++++ TEKS BACAAN

Tuesday, November 19, 2024
Home » Artikel » The Great Great Ocean Road

The Great Great Ocean Road

by admin
Twelve Apostles

Sesuai namanya, Great Ocean Road ini memang grrrrreat! Bahasa alay-nya gr8 :p Dan cara terbaik untuk menikmatinya adalah dengan slow road trip.

Jalan sepanjang 243 kilometer ini dibangun pada tahun 1919 – 1932 oleh tentara Australia yang pulang perang dunia pertama. Rute B100 ini menyusuri pantai selatan negara bagian Victoria, dari kota Torquay sampai Warrnambool. Great Ocean Road ini alasan utama kami melakukan road trip dari Adelaide ke Melbourne. Biasanya orang-orang datang dari jalur sebaliknya: Melbourne ke Adelaide. Untuk turis yang waktunya mepet dan tidak sempat melakukan road trip, tetap bisa mengunjungi Twelve Apostles (atraksi utama di GOR ini) dengan ikut tur satu hari. Cek pilihan operator tur di website resmi pemerintah Victoria ini.

Saya tidak begitu suka ikut tur karena tidak bebas berhenti sesuka hati dan kurang nyaman kalau membawa anak-anak. Takut precils rewel dan ditimpuk orang satu bis, hehe. Dari Melbourne, 12 Apostles bisa dicapai dalam 3 jam perjalanan dengan mobil/bis. Trip satu hari biasanya berangkat dari Melbourne jam 7 pagi dan sampai kembali ke kota jam 9 malam. Atau ada juga trip yang berangkatnya lebih siang, tapi tempat perhentiannya lebih sedikit. Biasanya mereka berhenti sekitar 15 menit di tempat-tempat menarik dan sampai 45 menit khusus di Twelve Apostles. Rute perjalanannya pun tidak sampai ke Warrnambol, biasanya hanya sampai Port Campbell, beberapa menit setelah 12 Apostles (dari arah Melbourne). Harga tur ini tergantung operator dan fasilitas yang disediakan, antara $75 – $150 per orang. Sila baca blog Tesya dan blog Vicky yang pernah mengikuti tur satu hari Great Ocean Road dari Melbourne.

Kami memulai GRO ini dari Warrnambol, kota kecil yang cantik, dengan taman bermain yang bagus dan luas, dan pantai yang panjang dan indah. Pantai di Warrnambol ini juga terkenal sebagai tempat untuk melihat migrasi ikan paus. Keluarga yang ingin melakukan road trip 2-3 hari dari Melbourne, dan tidak melanjutkan ke Adelaide, saya menyarankan untuk menginap di sini.

++++++++

_SOAL LATIHAN A:_ Dari artikel tentang Great Ocean Road, sebutkan semua keterangan waktu berupa angka jam atau menit di paragraf yang diawali "Saya tidak begitu suka ikut tur".
_SOAL LATIHAN B:_ Keluarkan sebagai larik JSON berisi string, satu string untuk tiap baris dan tanpa baris kosong, bagian daftar mulai dari baris yang memuat "genus: Hedysarum" sampai akhir daftar.

++++ DATA YANG DIBERIKAN

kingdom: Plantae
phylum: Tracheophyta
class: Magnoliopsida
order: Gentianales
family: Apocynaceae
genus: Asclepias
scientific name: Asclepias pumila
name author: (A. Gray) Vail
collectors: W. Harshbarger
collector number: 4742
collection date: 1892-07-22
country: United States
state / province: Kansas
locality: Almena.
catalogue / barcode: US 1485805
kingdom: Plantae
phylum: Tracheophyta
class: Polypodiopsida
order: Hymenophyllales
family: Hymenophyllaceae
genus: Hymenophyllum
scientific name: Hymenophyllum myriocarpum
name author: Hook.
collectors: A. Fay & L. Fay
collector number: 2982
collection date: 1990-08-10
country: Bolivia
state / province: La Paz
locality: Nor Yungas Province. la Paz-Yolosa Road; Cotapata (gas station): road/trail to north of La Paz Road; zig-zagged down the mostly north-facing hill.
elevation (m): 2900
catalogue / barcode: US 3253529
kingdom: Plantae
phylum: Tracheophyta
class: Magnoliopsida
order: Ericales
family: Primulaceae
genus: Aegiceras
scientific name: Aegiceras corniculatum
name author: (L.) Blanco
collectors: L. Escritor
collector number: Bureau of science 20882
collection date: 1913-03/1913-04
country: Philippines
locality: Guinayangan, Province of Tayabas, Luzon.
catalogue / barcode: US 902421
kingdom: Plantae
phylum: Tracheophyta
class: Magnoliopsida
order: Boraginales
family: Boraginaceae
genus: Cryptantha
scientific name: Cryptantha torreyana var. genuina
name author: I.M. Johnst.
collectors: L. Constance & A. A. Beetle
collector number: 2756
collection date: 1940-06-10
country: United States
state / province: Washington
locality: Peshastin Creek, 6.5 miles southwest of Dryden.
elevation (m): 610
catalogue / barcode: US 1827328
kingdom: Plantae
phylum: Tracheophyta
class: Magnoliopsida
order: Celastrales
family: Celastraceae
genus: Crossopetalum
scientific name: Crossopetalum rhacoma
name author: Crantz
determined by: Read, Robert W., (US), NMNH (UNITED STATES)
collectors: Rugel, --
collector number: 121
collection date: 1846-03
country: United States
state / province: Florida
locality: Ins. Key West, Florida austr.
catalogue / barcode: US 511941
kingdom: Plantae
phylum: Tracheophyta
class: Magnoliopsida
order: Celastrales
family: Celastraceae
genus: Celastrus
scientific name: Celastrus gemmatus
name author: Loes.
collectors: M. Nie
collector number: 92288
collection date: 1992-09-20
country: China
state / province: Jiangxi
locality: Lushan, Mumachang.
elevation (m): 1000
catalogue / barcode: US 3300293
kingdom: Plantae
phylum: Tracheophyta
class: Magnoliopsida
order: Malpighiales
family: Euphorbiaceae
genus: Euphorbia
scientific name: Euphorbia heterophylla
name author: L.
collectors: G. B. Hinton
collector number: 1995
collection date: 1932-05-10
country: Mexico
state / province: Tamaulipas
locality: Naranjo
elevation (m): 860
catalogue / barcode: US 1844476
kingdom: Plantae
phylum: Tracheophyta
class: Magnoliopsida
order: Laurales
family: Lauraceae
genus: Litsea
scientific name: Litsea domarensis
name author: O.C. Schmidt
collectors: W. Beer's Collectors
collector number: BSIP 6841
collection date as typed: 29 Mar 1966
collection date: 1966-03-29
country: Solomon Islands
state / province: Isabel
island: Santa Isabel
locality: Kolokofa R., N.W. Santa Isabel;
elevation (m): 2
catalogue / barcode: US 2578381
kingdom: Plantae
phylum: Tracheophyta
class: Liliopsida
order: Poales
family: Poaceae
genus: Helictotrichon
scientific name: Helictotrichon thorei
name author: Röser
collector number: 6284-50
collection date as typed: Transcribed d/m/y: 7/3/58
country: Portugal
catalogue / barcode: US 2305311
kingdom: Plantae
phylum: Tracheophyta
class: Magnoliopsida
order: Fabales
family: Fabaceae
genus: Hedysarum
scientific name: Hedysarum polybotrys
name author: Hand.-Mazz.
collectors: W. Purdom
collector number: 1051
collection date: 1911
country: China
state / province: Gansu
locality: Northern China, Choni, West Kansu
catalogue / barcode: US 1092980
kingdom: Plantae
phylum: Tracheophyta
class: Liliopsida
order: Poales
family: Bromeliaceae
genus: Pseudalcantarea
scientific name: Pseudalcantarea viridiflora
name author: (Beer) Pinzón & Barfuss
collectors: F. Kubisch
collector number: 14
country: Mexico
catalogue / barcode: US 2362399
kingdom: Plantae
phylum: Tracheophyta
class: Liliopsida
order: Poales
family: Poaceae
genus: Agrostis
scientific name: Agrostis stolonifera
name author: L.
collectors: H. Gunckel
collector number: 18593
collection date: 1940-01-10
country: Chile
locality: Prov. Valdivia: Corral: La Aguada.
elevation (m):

++++++++

_PEMBAHASAN JAWABAN A:_
- 3 jam
- jam 7 pagi
- jam 9 malam
- 15 menit
- 45 menit

_PEMBAHASAN JAWABAN B:_
[
  "genus: Hedysarum",
  "scientific name: Hedysarum polybotrys",
  "name author: Hand.-Mazz.",
  "collectors: W. Purdom",
  "collector number: 1051",
  "collection date: 1911",
  "country: China",
  "state / province: Gansu",
  "locality: Northern China, Choni, West Kansu",
  "catalogue / barcode: US 1092980",
  "kingdom: Plantae",
  "phylum: Tracheophyta",
  "class: Liliopsida",
  "order: Poales",
  "family: Bromeliaceae",
  "genus: Pseudalcantarea",
  "scientific name: Pseudalcantarea viridiflora",
  "name author: (Beer) Pinzón & Barfuss",
  "collectors: F. Kubisch",
  "collector number: 14",
  "country: Mexico",
  "catalogue / barcode: US 2362399",
  "kingdom: Plantae",
  "phylum: Tracheophyta",
  "class: Liliopsida",
  "order: Poales",
  "family: Poaceae",
  "genus: Agrostis",
  "scientific name: Agrostis stolonifera",
  "name author: L.",
  "collectors: H. Gunckel",
  "collector number: 18593",
  "collection date: 1940-01-10",
  "country: Chile",
  "locality: Prov. Valdivia: Corral: La Aguada.",
  "elevation (m):"
]